* **TASK PROMPT**: Format every line of the records below as a numbered list, skipping blank lines and leaving the pictures out.

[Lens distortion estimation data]
Content starts
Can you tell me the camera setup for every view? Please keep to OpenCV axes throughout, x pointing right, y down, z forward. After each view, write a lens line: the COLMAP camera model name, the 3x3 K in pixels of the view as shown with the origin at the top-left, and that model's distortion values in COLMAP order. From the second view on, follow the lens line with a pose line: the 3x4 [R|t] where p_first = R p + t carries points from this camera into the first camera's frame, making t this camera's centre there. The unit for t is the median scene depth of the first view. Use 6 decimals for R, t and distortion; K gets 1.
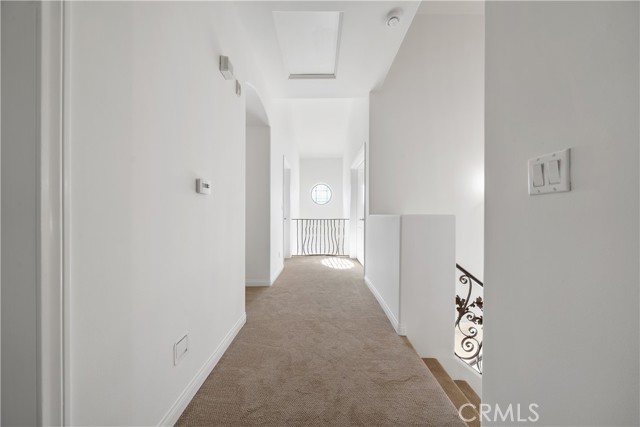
lens RADIAL K [[219.1, 0, 319.4], [0, 219.1, 218.3], [0, 0, 1]] dist [-0.000621, -0.000054]
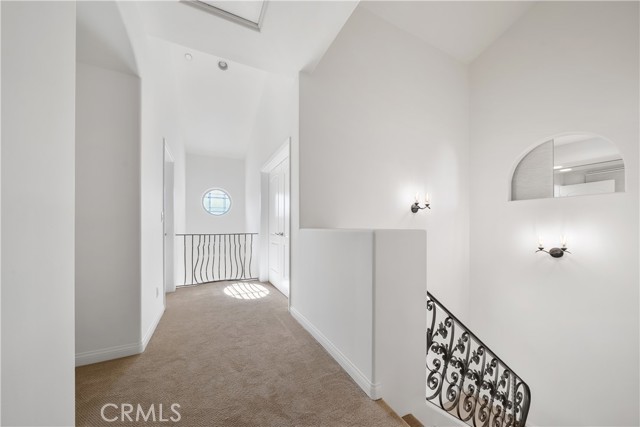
lens RADIAL K [[224.9, 0, 318.0], [0, 224.9, 228.7], [0, 0, 1]] dist [-0.001226, -0.000066]
pose [[0.893556, -0.002920, 0.448943, -0.058860], [0.007956, 0.999925, -0.009331, -0.006744], [-0.448882, 0.011909, 0.893512, 0.209710]]
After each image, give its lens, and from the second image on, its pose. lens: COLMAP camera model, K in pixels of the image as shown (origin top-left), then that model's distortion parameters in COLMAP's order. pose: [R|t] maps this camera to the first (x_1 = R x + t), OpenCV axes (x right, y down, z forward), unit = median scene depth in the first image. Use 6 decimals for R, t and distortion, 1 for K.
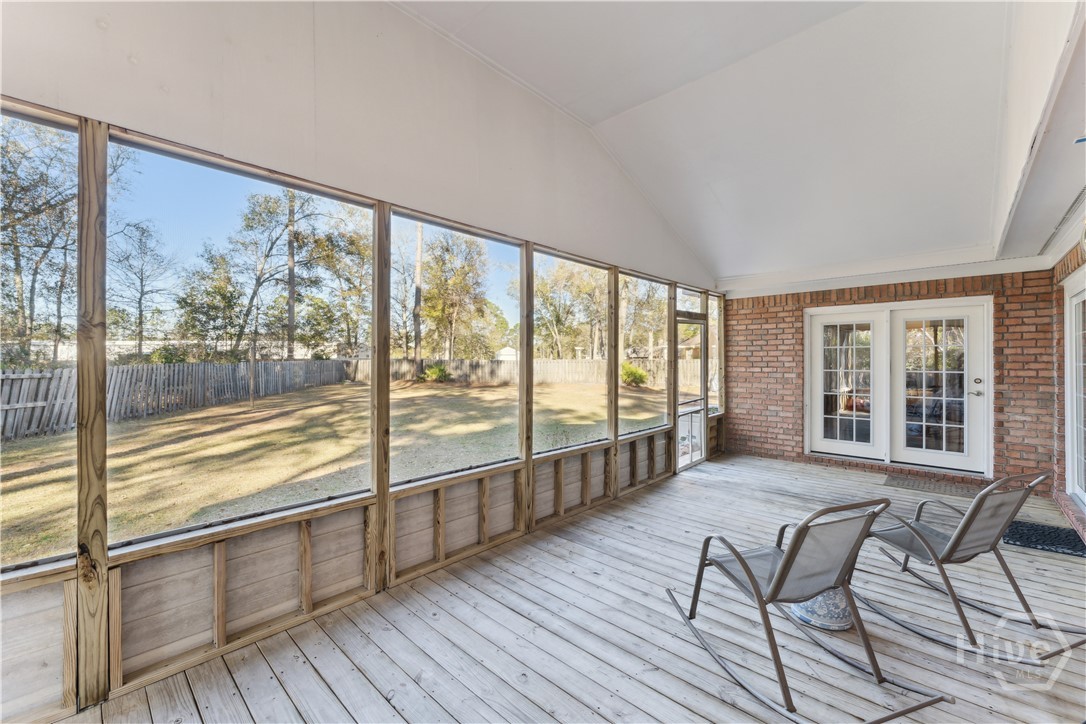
lens RADIAL K [[437.4, 0, 538.1], [0, 437.4, 359.5], [0, 0, 1]] dist [0.002695, 0.000235]
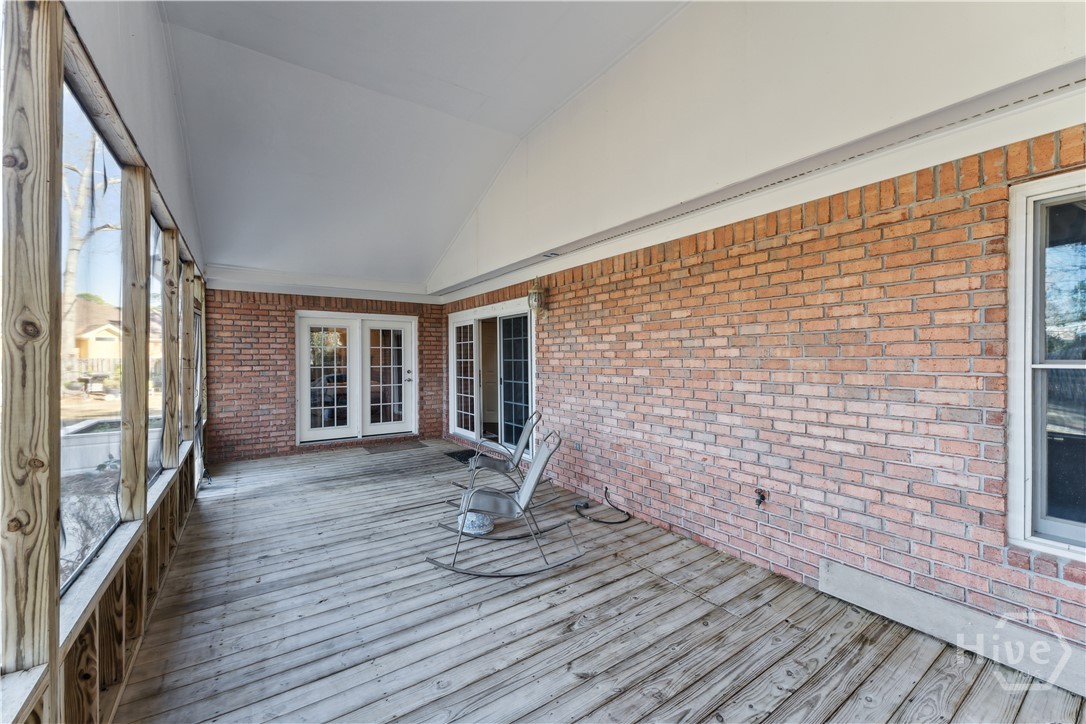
Content ends
* **SOLVED PROBLEM**:
1. Can you tell me the camera setup for every view? Please keep to OpenCV axes throughout, x pointing right, y down, z forward. After each view, write a lens line: the COLMAP camera model name, the 3x3 K in pixels of the view as shown with the origin at the top-left, and that model's distortion values in COLMAP order. From the second view on, follow the lens line with a pose line: the 3x4 [R|t] where p_first = R p + t carries points from this camera into the first camera's frame, making t this camera's centre there. The unit for t is the median scene depth of the first view. Use 6 decimals for R, t and distortion; K gets 1.
2. lens RADIAL K [[219.1, 0, 319.4], [0, 219.1, 218.3], [0, 0, 1]] dist [-0.000621, -0.000054]
3. lens RADIAL K [[224.9, 0, 318.0], [0, 224.9, 228.7], [0, 0, 1]] dist [-0.001226, -0.000066]
4. pose [[0.893556, -0.002920, 0.448943, -0.058860], [0.007956, 0.999925, -0.009331, -0.006744], [-0.448882, 0.011909, 0.893512, 0.209710]]
5. After each image, give its lens, and from the second image on, its pose. lens: COLMAP camera model, K in pixels of the image as shown (origin top-left), then that model's distortion parameters in COLMAP's order. pose: [R|t] maps this camera to the first (x_1 = R x + t), OpenCV axes (x right, y down, z forward), unit = median scene depth in the first image. Use 6 decimals for R, t and distortion, 1 for K.
6. lens RADIAL K [[437.4, 0, 538.1], [0, 437.4, 359.5], [0, 0, 1]] dist [0.002695, 0.000235]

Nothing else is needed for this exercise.